Research

Challenge 1 – The Making challenge

To create new hybrid manufacturing processes, that combine multiple Additive Manufacturing (AM) process with precision machining and coating processes to create components that disrupt the traditional functional trade-offs of Size, Weight and Power (SWaP) through techniques such as varying the material properties within a part and harnessing the digital production of optical components.

Project M1: Complete Additive Manufacturing of a Laser Chassis

The joint team is delivering a program of application-specific research and development designed to de-risk the complete manufacturing of an optical laser assembly and chassis using laser-powder-bed fusion technology, and address major barriers currently perceived for the successful uptake of AM technology in future laser products.

The team is focussing on a future-generation hand-held laser target designator as example case, with learnings transferable to other platforms and systems. This example will benefit the most from volume and weight savings promised by AM, but it is critical to maintain or improve on laser system efficiency. An ultra-compact design will challenge the management of internally generated heat in the laser chassis, whilst ensuring the optical performance over a large temperature range. AM offers opportunities in the material choices, novel geometries and interface-engineering between optics and AM-printed parts, all of which are being developed and critically evaluated in this project.

This project is core to the Partnership Roadmap benefitting from the prior work of the team members and feeds into partnership projects, PhD topics, technology roadmaps and future major project proposals to external stakeholders.

Project S1: Novel AM materials to manage laser chassis thermal expansion

The objective of this project is to explore the use of novel materials and forms enabled by additive manufacturing (AM) to effectively manage thermal expansion and distortion in a laser chassis. Minimizing the degradation of optical performance due to thermal expansion during laser operation is a key goal. Although additive manufacturing has seen limited adoption in high-precision laser systems, it holds the potential to provide new solutions to this problem. We will focus on laser powder bed fusion (PBF) AM, the dominant metal AM process, which ensures compatibility with the existing supply chains. This project, along with long-term project M1, aims to contribute to the overall ambition of manufacturing a laser chassis by AM, future-proofing the design, and assessing the commercial advantages of utilizing new materials despite the additional cost associated with AM products.

Challenge 2 – The Manipulation Challenge

M2: Cyber-Physical Fabric for Robotic Assembly and Maintenance

A programme of application-specific research designed to explore the automated, cobotic and/or autonomous alignment of an optical laser assembly using robotics and mechatronics. Research will focus on automated alignment strategies and machine learning.
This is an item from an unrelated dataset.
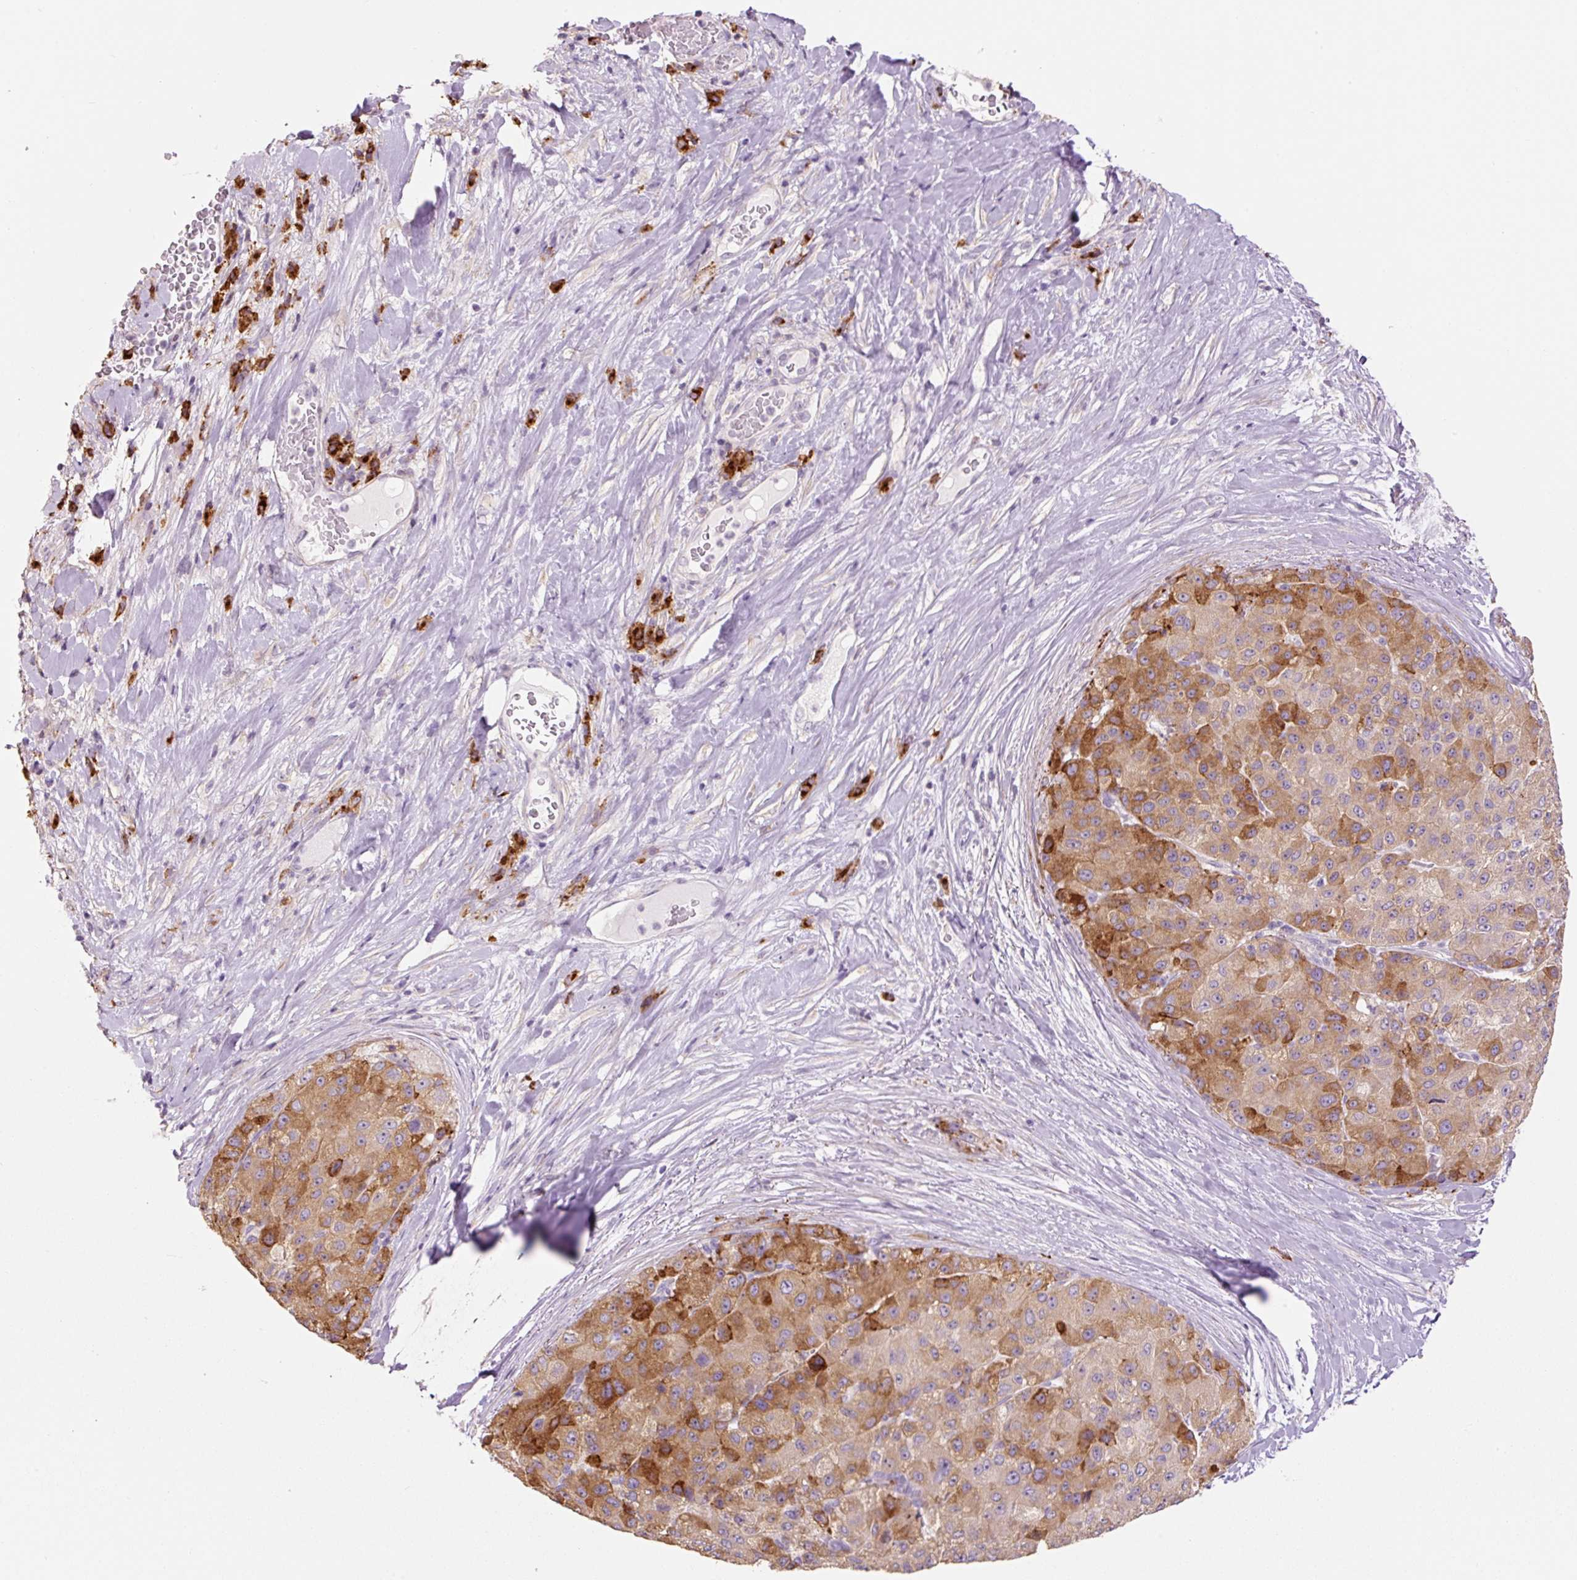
{"staining": {"intensity": "moderate", "quantity": ">75%", "location": "cytoplasmic/membranous"}, "tissue": "liver cancer", "cell_type": "Tumor cells", "image_type": "cancer", "snomed": [{"axis": "morphology", "description": "Carcinoma, Hepatocellular, NOS"}, {"axis": "topography", "description": "Liver"}], "caption": "There is medium levels of moderate cytoplasmic/membranous positivity in tumor cells of liver cancer (hepatocellular carcinoma), as demonstrated by immunohistochemical staining (brown color).", "gene": "HAX1", "patient": {"sex": "male", "age": 80}}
The core project goals are to provide design and manufacture rules on automated laser assembly paired with a demonstrator shared with the M1 Additive Manufacturing system.
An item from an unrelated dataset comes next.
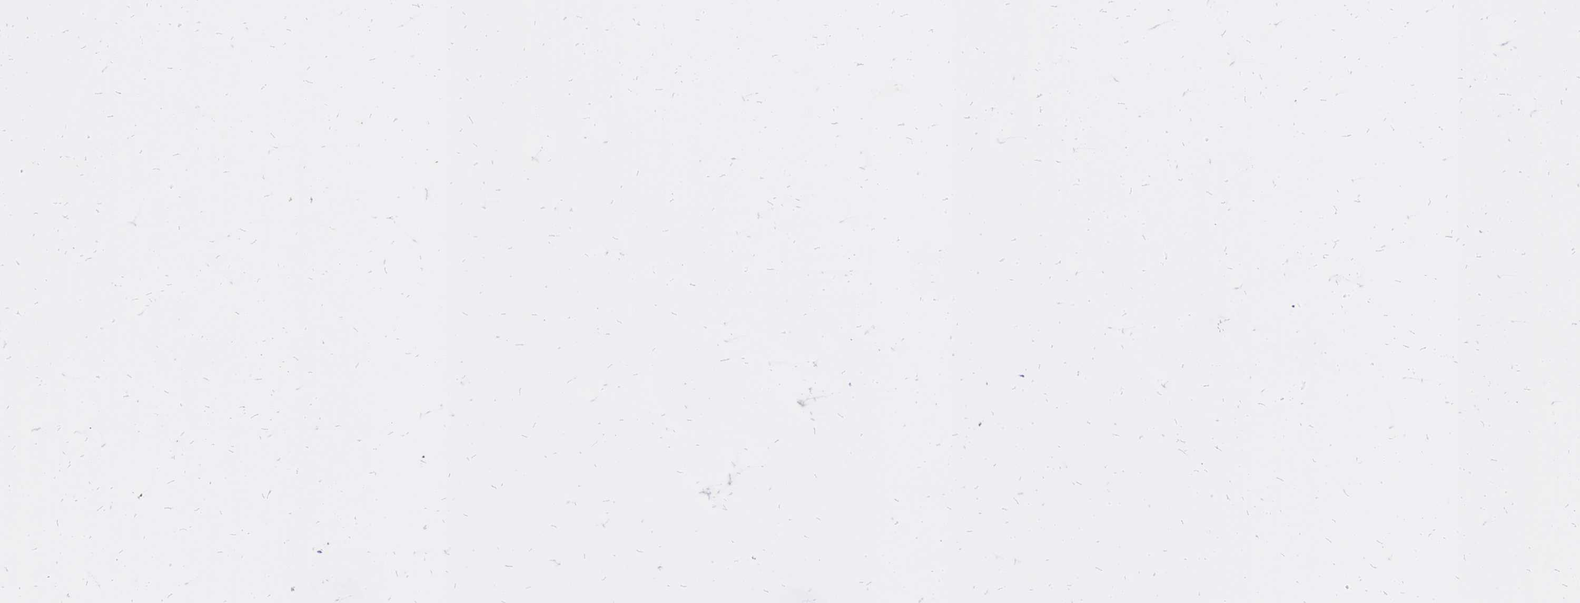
{"staining": {"intensity": "moderate", "quantity": ">75%", "location": "cytoplasmic/membranous"}, "tissue": "cervical cancer", "cell_type": "Tumor cells", "image_type": "cancer", "snomed": [{"axis": "morphology", "description": "Squamous cell carcinoma, NOS"}, {"axis": "topography", "description": "Cervix"}], "caption": "Tumor cells demonstrate medium levels of moderate cytoplasmic/membranous positivity in approximately >75% of cells in cervical cancer (squamous cell carcinoma).", "gene": "VMO1", "patient": {"sex": "female", "age": 50}}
Challenge 3- The Computation Challenge

M3: Sensor Data and Resource Management for Autonomous Airborne Platforms

Previous projects (University Defence Research Collaboration (UDRC) and DASA) have demonstrated that sensor networks and multi-sensor fusion techniques address key challenges in intelligence, surveillance, target acquisition, and reconnaissance (ISTAR) but data-driven sensor tasking and resource management, particularly when considering autonomous platforms, has still not been adequately addressed. A sensor-systems Engineering approach is required which builds on an existing Leonardo-funded PhD studentship and aligns with the related NATO Set group work. The main objectives are to develop the necessary sensor processing, information fusion and resource management systems to provide air and surface surveillance with over the horizon situational awareness providing detection, tracking, and recognition capability of surface and airborne objects within sufficient timescales to react appropriately and to achieve this capability, necessary to develop state-of-the-art signal processing solutions for enhancing a multi-sensor radar system.

S2. Next-generation sensing using event-based processing and neuromorphic computing

A programme addressing the current limitations of traditional frame-based sensors and associated processing pipelines with a new family of algorithmic architectures that mimic more closely the behaviours of biological brains. In such architectures, referred to as spiking networks, the data is encoded via trains of spikes or events, which allows processing using simple elementary operations. They can offer increased processing speed and reduced power consumption, especially when implemented on dedicated hardware (neuromorphic chips or FPGAs). The main challenges associated with event-based processing, to be addressed are computationally efficient and reliable training of spiking architectures for imaging and sensing tasks. More efficient methods have recently been shown to lead to smaller architectures, i.e. lower-cost and lower-power computing units, while maintaining good information extraction performance. The project will address two distinct elements: Data Extraction: Using a combination of statistical and data-driven methods, we will develop methodological tools to extract information from streams of events associated with radio frequency (RF) and electro-optical (EO) sensors and learning for machine learning (ML): supervised offline learning as well as the emerging powerful self-supervised learning techniques that require little or no ground truth data and could lead to longer projects covering online learning (during deployment) as well as implementation on dedicated hardware.